An advanced microfluidic platform to study cellular responses in 3D microenvironments
Cell migration is essential for a variety of physiological and pathological processes, such as angiogenesis, cancer metastasis, wound healing and inflammation. In the vascular system, significant efforts have focused on cell migration in the context of capillary morphogenesis. Through these studies, various mechanical and biochemical factors have been identified as critical in regulating endothelial cell migration and tube formation, such as chemotactic or chemo-kinetic effects of single and/or multiple growth factors, interstitial fluid flow and matrix stiffness. Despite the detailed understanding of individual components, how these factors are integrated to produce a specific cellular response has to be elucidated, This creates the need for a versatile in vitro system in which these factors can be studied in a controlled fashion. The aim is to facilitate investigations that lead to a better understanding of how biochemical and mechanical factors act together in physiological and patho-physiological processes and ultimately contribute to improved tissue engineering and therapeutic strategies.

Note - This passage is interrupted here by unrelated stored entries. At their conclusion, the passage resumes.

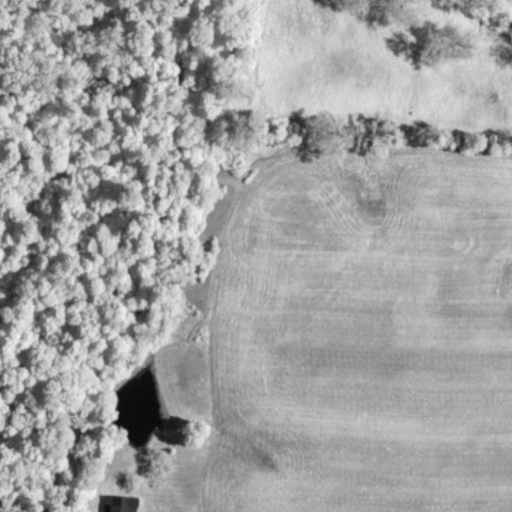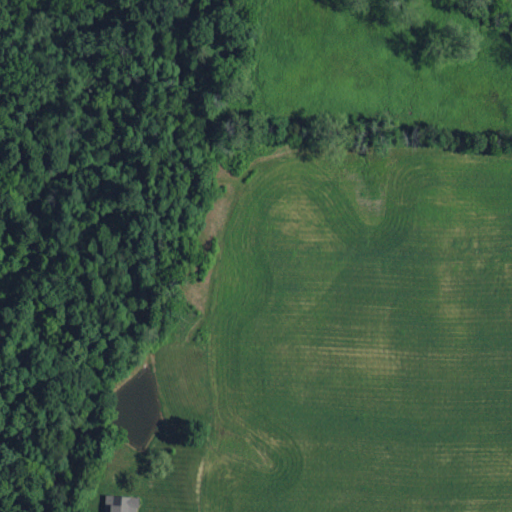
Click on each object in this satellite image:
building: (121, 504)
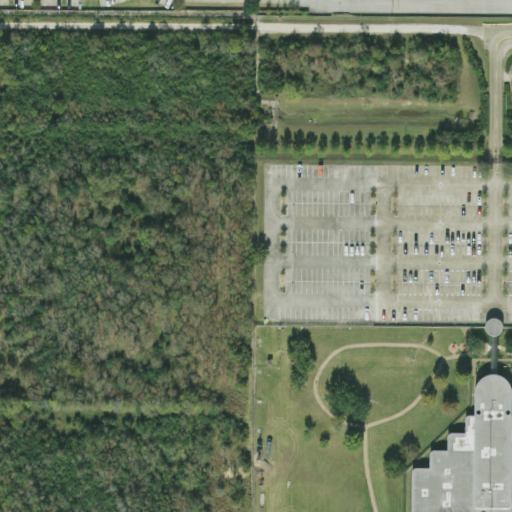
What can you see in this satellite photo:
road: (410, 5)
road: (247, 24)
road: (503, 31)
road: (495, 96)
road: (495, 172)
road: (382, 184)
road: (503, 184)
road: (381, 204)
road: (270, 205)
road: (495, 205)
road: (382, 225)
road: (503, 226)
parking lot: (386, 244)
road: (381, 245)
road: (495, 245)
road: (270, 264)
road: (382, 265)
road: (503, 265)
road: (382, 283)
road: (495, 284)
road: (390, 302)
building: (494, 327)
building: (472, 458)
building: (471, 459)
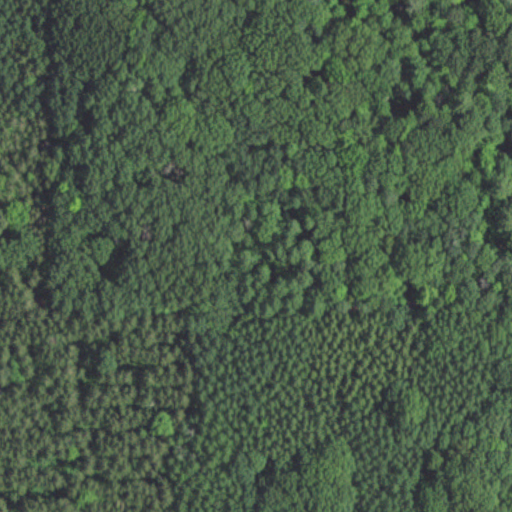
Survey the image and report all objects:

We have developed a 3D microfluidic system by integrating a hydrogel scaffold into a PDMS device for cell growth, with co-culture capability. The devices contain three independent flow channels with each channel separated by a 3D collagen scaffold filled through other microchannels. We have studied endothelial cell migration into collagen scaffolds under a gradient growth factor and also under various co-culture conditions. Details have been published in Lab Chip, 9, 269–275 (2009).
This novel microfluidic platform has proven to be a versatile and powerful tool to study cell migration for various biological applications. It provides a well-controlled cell culture environment which can be observed in real time. Furthermore, it allows for an integration of biophysical and biochemical factors, essential in mimicking physiological conditions as cells constantly receive signals from both their soluble and insoluble environments. We are now exploring new applications with this platform as a model system for physiological and pathophysiological phenomena such as angiogenesis, arteriogenesis, stem cell differentiation, cancer intravasation and extravasation.